Thursday, August 20, 2015

Guns on College Campuses? I Think NOT!

Colin Goddard was shot 4 times at Virginia Tech, by a student with an undiagnosed mental illness. Colin is now the Senior Policy Advocate at Everytown for Gun Safety.

I love it when a tragedy turns into an employment opportunity.  I just wish this one didn't involve weaponry.  I really wish it didn't involve weaponry and education.

Somehow, the NRA has a different perspective.  They have offered bills in 15 states - and were defeated 15 times.  Yet, they continue to insist that a well armed community can police itself and defend itself from terrorism.

This, despite the fact that, as reported by the Sun Sentinel, that
Florida A&M police chief Terence Calloway.... cited a 2009 poll of campus police chiefs that found just 5 percent supported the idea. And a 2014 study produced by Ball State University found similar opposition among college presidents, while polls of campuses throughout the country have regularly turned up student opposition in the 70 to 80 percent range.
I was at a shooting.  It was chaos. A passerby was armed.  He chose to throw a plastic lawn chair rather than fire his weapon.

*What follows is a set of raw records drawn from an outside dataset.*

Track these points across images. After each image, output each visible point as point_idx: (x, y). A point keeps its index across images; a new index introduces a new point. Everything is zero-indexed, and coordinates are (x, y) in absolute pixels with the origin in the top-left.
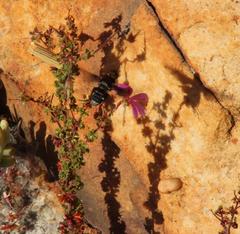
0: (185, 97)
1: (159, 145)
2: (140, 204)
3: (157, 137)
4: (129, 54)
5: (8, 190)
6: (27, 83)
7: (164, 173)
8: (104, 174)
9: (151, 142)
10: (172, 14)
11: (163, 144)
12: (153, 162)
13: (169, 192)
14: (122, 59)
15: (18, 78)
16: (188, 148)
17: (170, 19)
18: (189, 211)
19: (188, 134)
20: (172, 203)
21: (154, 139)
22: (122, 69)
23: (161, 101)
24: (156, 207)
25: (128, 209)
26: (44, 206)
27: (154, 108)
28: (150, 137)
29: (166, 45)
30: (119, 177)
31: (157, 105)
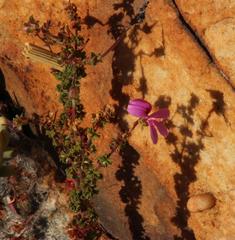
0: (214, 103)
1: (186, 154)
2: (167, 220)
3: (184, 145)
4: (145, 46)
5: (11, 194)
6: (28, 70)
7: (193, 187)
8: (122, 183)
9: (176, 150)
10: (194, 5)
11: (190, 153)
12: (180, 173)
13: (201, 211)
14: (137, 51)
15: (17, 62)
16: (220, 161)
17: (192, 11)
18: (225, 232)
19: (220, 146)
20: (204, 223)
21: (179, 147)
22: (137, 62)
23: (186, 104)
24: (186, 224)
25: (153, 223)
26: (55, 211)
27: (178, 111)
28: (175, 144)
29: (188, 43)
30: (140, 187)
31: (181, 109)
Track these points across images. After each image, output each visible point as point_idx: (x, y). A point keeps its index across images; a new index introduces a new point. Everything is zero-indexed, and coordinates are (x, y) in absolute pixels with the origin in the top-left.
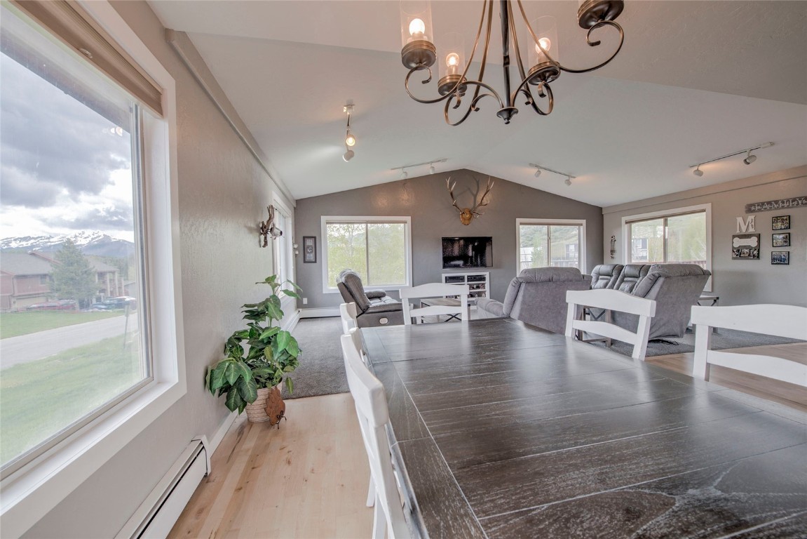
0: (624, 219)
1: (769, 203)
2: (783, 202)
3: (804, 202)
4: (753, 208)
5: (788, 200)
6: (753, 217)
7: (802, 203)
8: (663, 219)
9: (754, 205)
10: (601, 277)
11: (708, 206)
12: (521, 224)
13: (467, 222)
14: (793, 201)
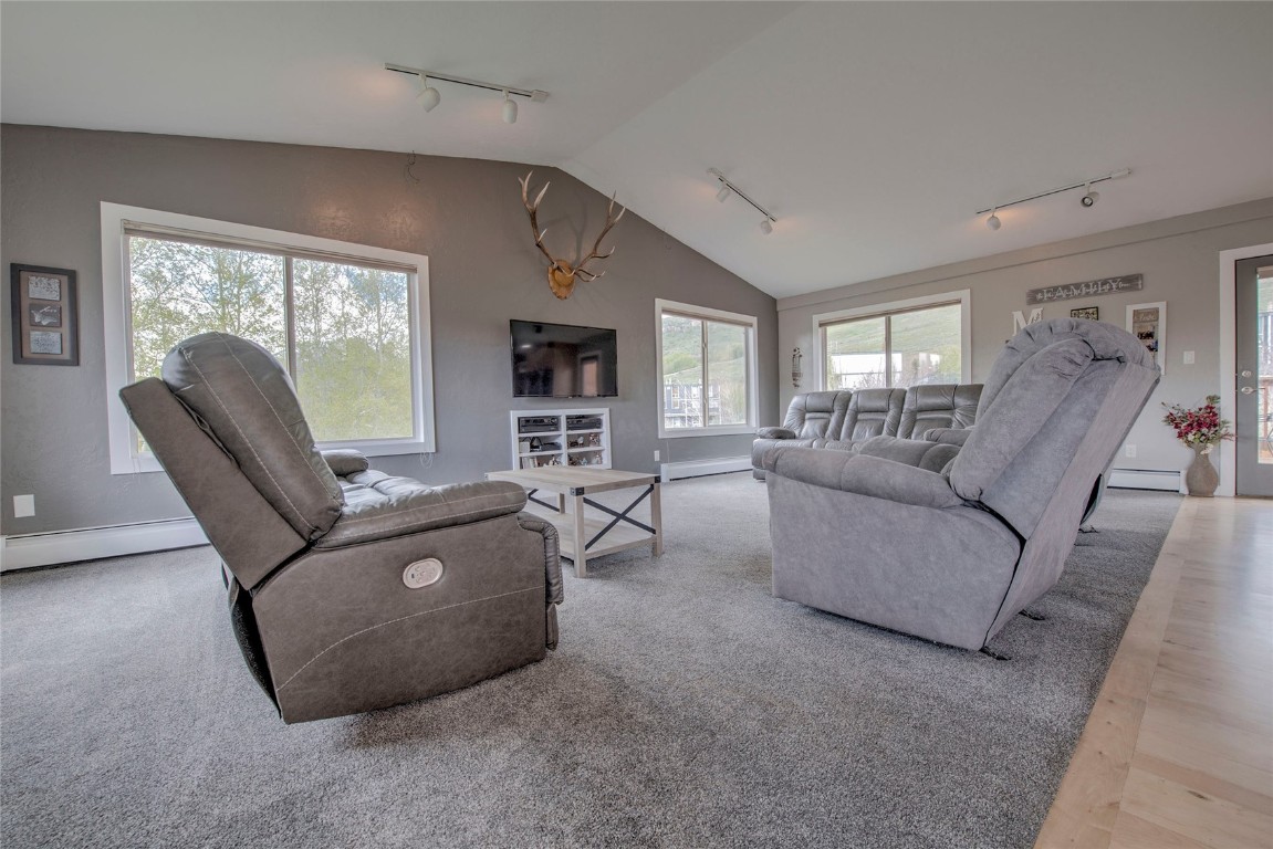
0: (817, 319)
1: (1066, 287)
2: (1087, 286)
3: (1121, 285)
4: (1039, 296)
5: (1096, 283)
6: (1039, 310)
7: (1118, 288)
8: (883, 318)
9: (1040, 291)
10: (808, 415)
11: (965, 294)
12: (665, 311)
13: (563, 292)
14: (1103, 284)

That's right.  The only armed man besides the shooter selected lawn furniture as his weapon of choice.  He worried about hitting an innocent in the cross-fire.  He worried about being identified as the assailant by the police.  He took the least lethal course of action because he was well-trained and thoughtful.

Our shooter was angry.  He was passionate.  He was self-absorbed.  He knew he was right.  He was a man on a mission, a person poised on the edge who toppled off into the abyss.

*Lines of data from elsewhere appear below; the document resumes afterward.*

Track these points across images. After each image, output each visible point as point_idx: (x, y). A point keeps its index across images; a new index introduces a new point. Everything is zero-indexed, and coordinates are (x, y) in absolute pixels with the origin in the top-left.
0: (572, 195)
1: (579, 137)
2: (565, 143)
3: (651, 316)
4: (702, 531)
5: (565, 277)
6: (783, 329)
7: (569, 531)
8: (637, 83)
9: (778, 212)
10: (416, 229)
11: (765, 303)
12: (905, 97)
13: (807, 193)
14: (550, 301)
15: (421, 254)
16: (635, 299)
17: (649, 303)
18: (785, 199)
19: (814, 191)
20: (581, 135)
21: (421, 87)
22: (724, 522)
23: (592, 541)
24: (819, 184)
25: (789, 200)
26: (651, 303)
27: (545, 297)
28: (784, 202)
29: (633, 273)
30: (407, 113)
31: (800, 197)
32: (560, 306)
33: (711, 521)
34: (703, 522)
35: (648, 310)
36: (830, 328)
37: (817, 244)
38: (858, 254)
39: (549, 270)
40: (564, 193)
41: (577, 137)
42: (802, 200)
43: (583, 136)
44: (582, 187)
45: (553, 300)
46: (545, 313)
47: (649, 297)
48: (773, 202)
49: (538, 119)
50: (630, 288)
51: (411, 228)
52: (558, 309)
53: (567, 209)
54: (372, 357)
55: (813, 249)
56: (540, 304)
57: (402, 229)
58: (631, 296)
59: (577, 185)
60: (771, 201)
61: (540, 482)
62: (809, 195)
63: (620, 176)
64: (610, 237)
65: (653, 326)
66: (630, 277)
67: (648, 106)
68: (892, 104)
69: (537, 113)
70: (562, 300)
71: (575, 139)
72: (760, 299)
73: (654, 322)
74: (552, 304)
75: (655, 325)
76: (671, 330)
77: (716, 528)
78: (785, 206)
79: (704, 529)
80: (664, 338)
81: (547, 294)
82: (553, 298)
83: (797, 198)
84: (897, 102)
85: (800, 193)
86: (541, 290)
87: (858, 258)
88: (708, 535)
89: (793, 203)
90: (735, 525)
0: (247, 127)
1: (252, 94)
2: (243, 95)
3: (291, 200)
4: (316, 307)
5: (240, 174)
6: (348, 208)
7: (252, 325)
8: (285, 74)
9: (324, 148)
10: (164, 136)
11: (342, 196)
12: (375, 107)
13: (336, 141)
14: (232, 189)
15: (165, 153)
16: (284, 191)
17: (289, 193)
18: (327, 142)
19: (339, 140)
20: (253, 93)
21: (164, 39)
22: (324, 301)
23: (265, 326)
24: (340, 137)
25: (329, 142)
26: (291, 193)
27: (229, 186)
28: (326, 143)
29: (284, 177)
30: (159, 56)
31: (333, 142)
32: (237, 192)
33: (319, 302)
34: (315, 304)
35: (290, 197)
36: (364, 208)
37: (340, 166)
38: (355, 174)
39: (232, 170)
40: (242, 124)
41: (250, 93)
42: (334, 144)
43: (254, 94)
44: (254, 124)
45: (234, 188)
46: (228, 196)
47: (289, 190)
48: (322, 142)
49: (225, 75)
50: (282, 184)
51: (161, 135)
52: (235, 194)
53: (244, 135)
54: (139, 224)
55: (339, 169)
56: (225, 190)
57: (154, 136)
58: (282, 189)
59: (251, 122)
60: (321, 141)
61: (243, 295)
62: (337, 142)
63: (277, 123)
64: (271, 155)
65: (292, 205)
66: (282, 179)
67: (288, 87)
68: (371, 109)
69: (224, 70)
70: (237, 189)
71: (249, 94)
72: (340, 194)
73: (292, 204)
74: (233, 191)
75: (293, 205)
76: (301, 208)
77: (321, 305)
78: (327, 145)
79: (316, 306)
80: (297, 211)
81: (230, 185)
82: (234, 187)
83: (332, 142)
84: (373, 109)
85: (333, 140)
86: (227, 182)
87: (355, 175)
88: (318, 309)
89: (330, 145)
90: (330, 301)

I knew a lot of people just like that when I was in college.  We were protesting the draft, the war, racism and inequality.  We were angry and passionate and we knew we were right.

We didn't have weaponry to prove our point.

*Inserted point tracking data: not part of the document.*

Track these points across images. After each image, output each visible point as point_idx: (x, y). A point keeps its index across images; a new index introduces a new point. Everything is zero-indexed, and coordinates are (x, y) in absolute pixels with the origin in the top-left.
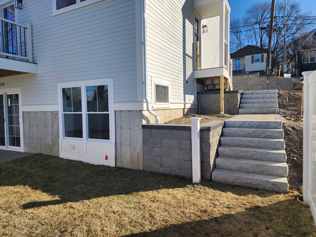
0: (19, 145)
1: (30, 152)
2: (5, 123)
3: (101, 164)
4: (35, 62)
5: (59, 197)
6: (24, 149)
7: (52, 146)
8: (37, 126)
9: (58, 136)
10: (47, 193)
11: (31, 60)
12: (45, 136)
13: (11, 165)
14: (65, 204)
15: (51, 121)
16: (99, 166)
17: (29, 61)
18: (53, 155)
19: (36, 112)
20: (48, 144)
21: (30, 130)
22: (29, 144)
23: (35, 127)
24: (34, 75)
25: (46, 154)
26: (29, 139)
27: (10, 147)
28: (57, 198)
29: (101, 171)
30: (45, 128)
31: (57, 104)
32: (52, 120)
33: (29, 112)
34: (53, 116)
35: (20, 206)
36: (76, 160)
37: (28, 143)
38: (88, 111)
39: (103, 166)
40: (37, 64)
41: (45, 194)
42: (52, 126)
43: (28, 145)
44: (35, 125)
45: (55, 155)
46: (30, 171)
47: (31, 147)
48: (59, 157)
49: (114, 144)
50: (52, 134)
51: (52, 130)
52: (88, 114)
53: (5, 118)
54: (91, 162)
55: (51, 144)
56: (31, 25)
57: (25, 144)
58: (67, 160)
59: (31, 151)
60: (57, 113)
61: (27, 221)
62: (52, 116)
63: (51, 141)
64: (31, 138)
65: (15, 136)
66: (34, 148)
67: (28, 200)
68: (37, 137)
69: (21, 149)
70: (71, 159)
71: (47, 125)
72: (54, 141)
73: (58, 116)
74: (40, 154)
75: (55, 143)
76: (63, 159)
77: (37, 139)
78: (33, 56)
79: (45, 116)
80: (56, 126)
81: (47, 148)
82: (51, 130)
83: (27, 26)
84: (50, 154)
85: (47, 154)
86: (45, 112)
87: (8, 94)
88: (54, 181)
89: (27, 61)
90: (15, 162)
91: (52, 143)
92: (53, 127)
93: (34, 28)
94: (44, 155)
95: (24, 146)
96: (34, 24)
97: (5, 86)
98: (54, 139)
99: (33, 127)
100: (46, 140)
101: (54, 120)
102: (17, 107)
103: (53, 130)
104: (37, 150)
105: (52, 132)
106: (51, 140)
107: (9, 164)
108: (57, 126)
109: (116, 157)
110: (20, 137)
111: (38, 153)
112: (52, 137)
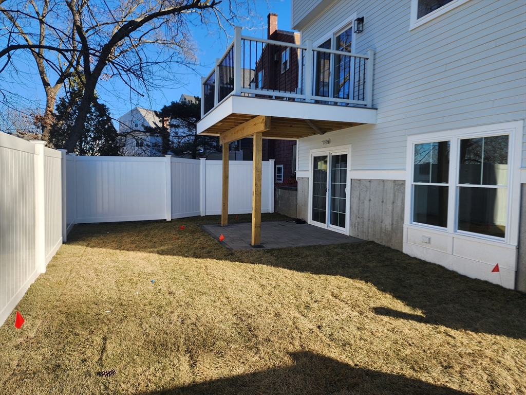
0: (343, 225)
1: (358, 237)
2: (327, 193)
3: (483, 278)
4: (375, 107)
5: (422, 312)
6: (350, 231)
7: (392, 233)
8: (370, 200)
9: (402, 219)
10: (403, 302)
11: (369, 105)
12: (381, 217)
13: (340, 251)
14: (437, 326)
15: (392, 195)
16: (477, 281)
17: (367, 107)
18: (392, 247)
19: (370, 181)
20: (385, 230)
21: (359, 206)
22: (357, 225)
23: (367, 202)
24: (372, 126)
25: (381, 244)
26: (358, 219)
27: (332, 226)
28: (419, 313)
29: (485, 291)
30: (382, 205)
31: (405, 169)
32: (394, 194)
33: (360, 180)
34: (396, 188)
35: (369, 308)
36: (432, 262)
37: (355, 224)
38: (460, 183)
39: (486, 282)
40: (377, 109)
41: (399, 301)
42: (393, 203)
43: (355, 227)
44: (368, 199)
45: (395, 248)
46: (367, 264)
47: (359, 230)
48: (402, 252)
49: (514, 248)
50: (393, 215)
51: (393, 208)
52: (461, 187)
53: (327, 187)
54: (462, 272)
55: (389, 229)
56: (375, 52)
57: (351, 225)
58: (415, 258)
59: (360, 235)
60: (403, 183)
61: (386, 331)
62: (394, 187)
63: (391, 226)
64: (360, 217)
65: (339, 212)
66: (363, 232)
67: (378, 304)
68: (369, 217)
69: (346, 231)
70: (423, 259)
71: (385, 201)
72: (394, 226)
73: (404, 188)
74: (372, 242)
75: (397, 229)
76: (407, 256)
77: (369, 220)
78: (373, 97)
79: (384, 186)
80: (399, 203)
81: (382, 235)
82: (390, 209)
83: (370, 55)
84: (386, 245)
85: (383, 243)
86: (383, 181)
87: (333, 154)
88: (405, 287)
89: (365, 107)
90: (343, 246)
91: (392, 229)
92: (395, 204)
93: (377, 56)
94: (379, 245)
95: (350, 227)
96: (378, 50)
97: (331, 144)
98: (394, 223)
99: (363, 202)
100: (382, 222)
101: (397, 193)
102: (344, 173)
103: (395, 210)
104: (368, 236)
105: (392, 213)
106: (391, 223)
107: (337, 248)
108: (402, 203)
109: (517, 273)
110: (346, 214)
111: (370, 240)
112: (392, 220)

I remember the outrage when the National Guard opened fire on the students at Kent State.  Guns on campus seemed an outrageous overreaching.  College is a place to learn, not to dodge bullets.  There was an emotional disconnect between the rifles and the kids.... a disconnect which was appropriate but which seems to have disappeared over the passing years.

We teach our youngest students to use your words when conflict arises.  How effective can that mantra be when teachers and support staff are armed?

Perhaps we are desensitized to the enormity of the awfulness; these mass shootings happen so often that Tucson is a long-forgotten memory.  But it is very real to me, to my family, to my friends, to the survivors' community, to those who have lost a loved one or been damaged ourselves.

A good guy with a gun threw lawn furniture at the shooter.

That's a dispositive answer to an awful question.

More weapons are not the answer.

2 comments:

  1. This whole thing makes me absolutely ill. Why do we have to have guns everywhere? I was looking at Sephora yesterday and there was even a perfume called Juliette Has a Gun. Really?! We even have guns in our makeup Web sites? FGS, enough already with the proliferation of guns. Guns everywhere is not the answer. I just wish people would wake-up.



    Sending hugs!


    Megan xxx

    ReplyDelete
    Replies
    1. on makeup?!?!? Oh, dear. SO glad my kids are grown... and so worried about my grandbaby.